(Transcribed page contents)
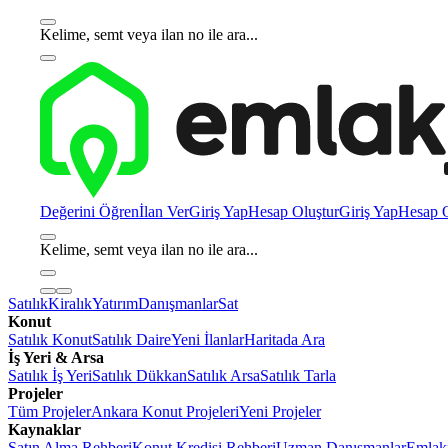
Kelime, semt veya ilan no ile ara...
Değerini Öğren
İlan Ver
Giriş Yap
Hesap Oluştur
Giriş Yap
Hesap O
Kelime, semt veya ilan no ile ara...
Satılık
Kiralık
Yatırım
Danışmanlar
Sat
Konut
Satılık Konut
Satılık Daire
Yeni İlanlar
Haritada Ara
İş Yeri & Arsa
Satılık İş Yeri
Satılık Dükkan
Satılık Arsa
Satılık Tarla
Projeler
Tüm Projeler
Ankara Konut Projeleri
Yeni Projeler
Kaynaklar
Satın Alma Rehberi
Konut Kredisi Rehberi
Uzman Danışmanlar
Emlakj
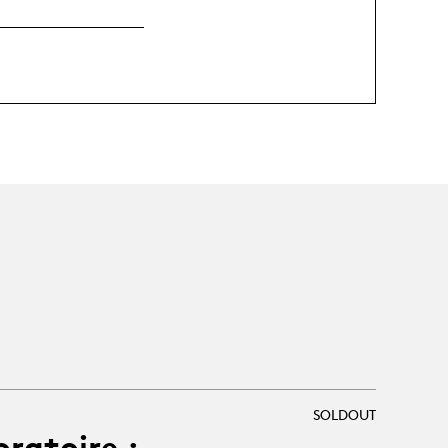
SOLDOUT
oratoire :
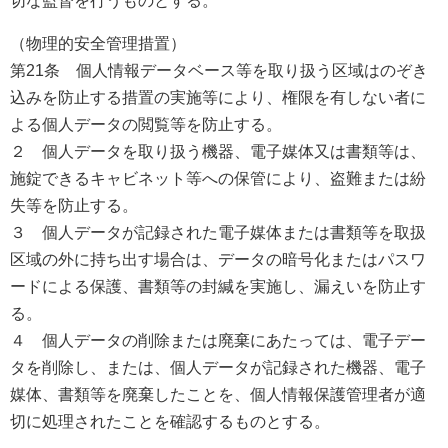
切な監督を行うものとする。
（物理的安全管理措置）
第21条 個人情報データベース等を取り扱う区域はのぞき
込みを防止する措置の実施等により、権限を有しない者に
よる個人データの閲覧等を防止する。
２ 個人データを取り扱う機器、電子媒体又は書類等は、
施錠できるキャビネット等への保管により、盗難または紛
失等を防止する。
３ 個人データが記録された電子媒体または書類等を取扱
区域の外に持ち出す場合は、データの暗号化またはパスワ
ードによる保護、書類等の封緘を実施し、漏えいを防止す
る。
４ 個人データの削除または廃棄にあたっては、電子デー
タを削除し、または、個人データが記録された機器、電子
媒体、書類等を廃棄したことを、個人情報保護管理者が適
切に処理されたことを確認するものとする。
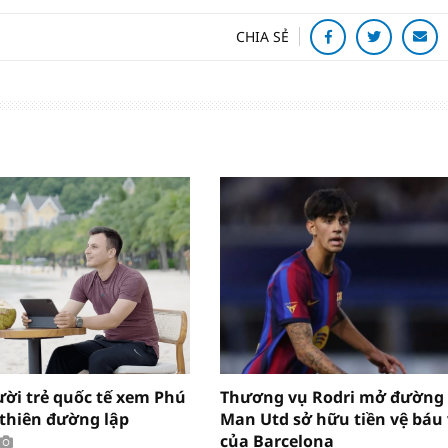
CHIA SẺ
ười trẻ quốc tế xem Phú
Thương vụ Rodri mở đường
“thiên đường lập
Man Utd sở hữu tiền vệ báu 
của Barcelona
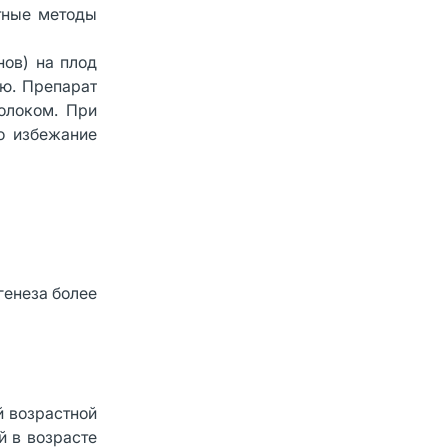
тные методы
нов) на плод
ию. Препарат
олоком. При
о избежание
генеза более
й возрастной
й в возрасте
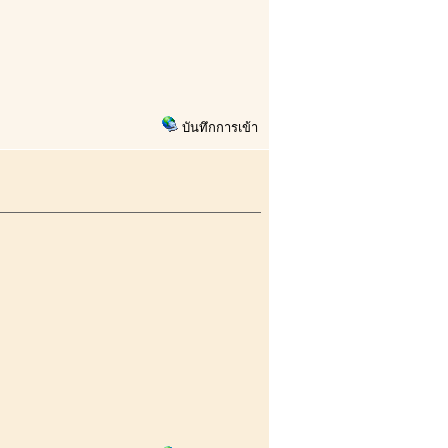
บันทึกการเข้า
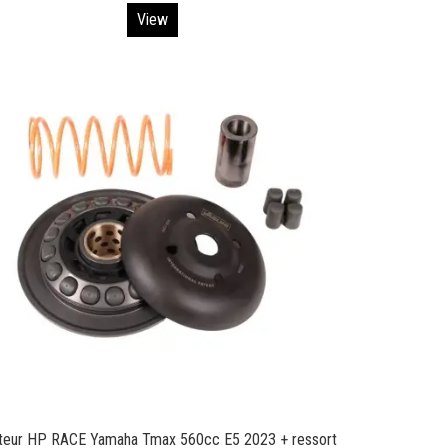
View
ateur HP RACE Yamaha Tmax 560cc E5 2023 + ressort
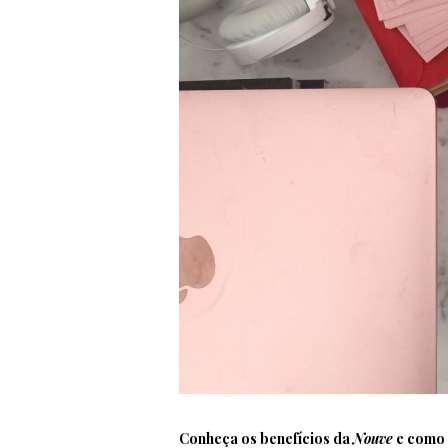
Conheça os benefícios da
Nouve
e como i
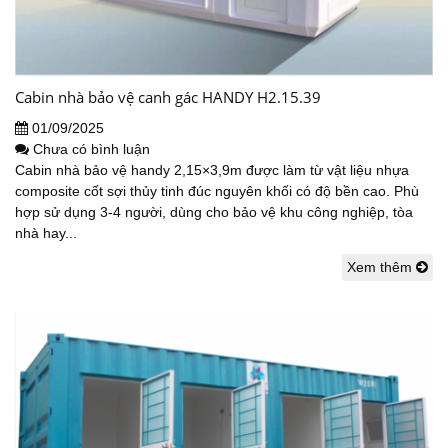
Cabin nhà bảo vệ canh gác HANDY H2.15.39
01/09/2025
Chưa có bình luận
Cabin nhà bảo vệ handy 2,15×3,9m được làm từ vật liệu nhựa
composite cốt sợi thủy tinh đúc nguyên khối có độ bền cao. Phù
hợp sử dụng 3-4 người, dùng cho bảo vệ khu công nghiệp, tòa
nhà hay...
Xem thêm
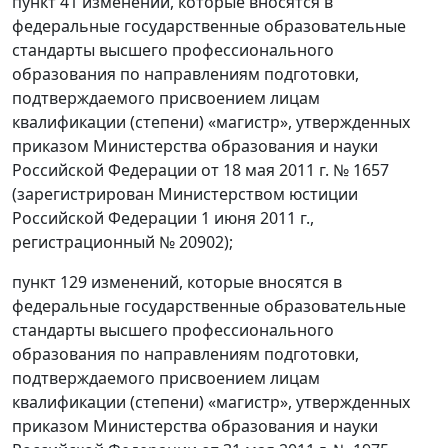
пункт 41 изменений, которые вносятся в
федеральные государственные образовательные
стандарты высшего профессионального
образования по направлениям подготовки,
подтверждаемого присвоением лицам
квалификации (степени) «магистр», утвержденных
приказом Министерства образования и науки
Российской Федерации от 18 мая 2011 г. № 1657
(зарегистрирован Министерством юстиции
Российской Федерации 1 июня 2011 г.,
регистрационный № 20902);
пункт 129 изменений, которые вносятся в
федеральные государственные образовательные
стандарты высшего профессионального
образования по направлениям подготовки,
подтверждаемого присвоением лицам
квалификации (степени) «магистр», утвержденных
приказом Министерства образования и науки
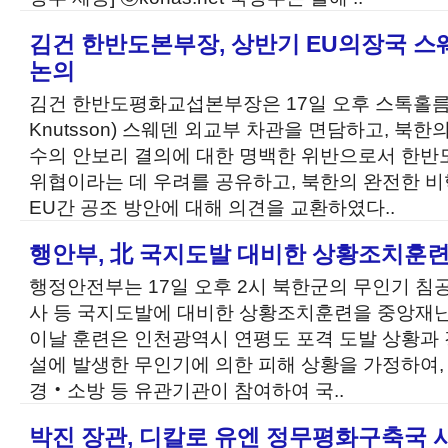
김건 한반도본부장, 상반기 EU의장국 스
논의
김건 한반도평화교섭본부장은 17일 오후 스톡홀름에
Knutsson) 스웨덴 외교부 차관을 면담하고, 북
수의 안보리 결의에 대한 명백한 위반으로서 한반도
위협이라는 데 우려를 공유하고, 북한의 완전한 비핵
EU간 공조 방안에 대해 의견을 교환하였다..
행안부, 北 국지도발 대비한 상황조치훈련
행정안전부는 17일 오후 2시 북한군의 무인기 침
사 등 국지도발에 대비한 상황조치훈련을 중앙재
이날 훈련은 인천광역시 연평도 포격 도발 상황과
설에 발생한 무인기에 의한 피해 상황을 가정하여,
경‧소방 등 유관기관이 참여하여 국..
박진 장관, 디칼로 유엔 정무평화구축국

Work order -
A verbatim copy is needed of the lines running from the line with "Российской Федерации от 18 мая 2011 г. № 1657" to the end of the data above, both included. Keep the pictures out of it.

Task response -
Российской Федерации от 18 мая 2011 г. № 1657
(зарегистрирован Министерством юстиции
Российской Федерации 1 июня 2011 г.,
регистрационный № 20902);
пункт 129 изменений, которые вносятся в
федеральные государственные образовательные
стандарты высшего профессионального
образования по направлениям подготовки,
подтверждаемого присвоением лицам
квалификации (степени) «магистр», утвержденных
приказом Министерства образования и науки
김건 한반도본부장, 상반기 EU의장국 스
논의
김건 한반도평화교섭본부장은 17일 오후 스톡홀름에
Knutsson) 스웨덴 외교부 차관을 면담하고, 북
수의 안보리 결의에 대한 명백한 위반으로서 한반도
위협이라는 데 우려를 공유하고, 북한의 완전한 비핵
EU간 공조 방안에 대해 의견을 교환하였다..
행안부, 北 국지도발 대비한 상황조치훈련
행정안전부는 17일 오후 2시 북한군의 무인기 침
사 등 국지도발에 대비한 상황조치훈련을 중앙재
이날 훈련은 인천광역시 연평도 포격 도발 상황과
설에 발생한 무인기에 의한 피해 상황을 가정하여,
경‧소방 등 유관기관이 참여하여 국..
박진 장관, 디칼로 유엔 정무평화구축국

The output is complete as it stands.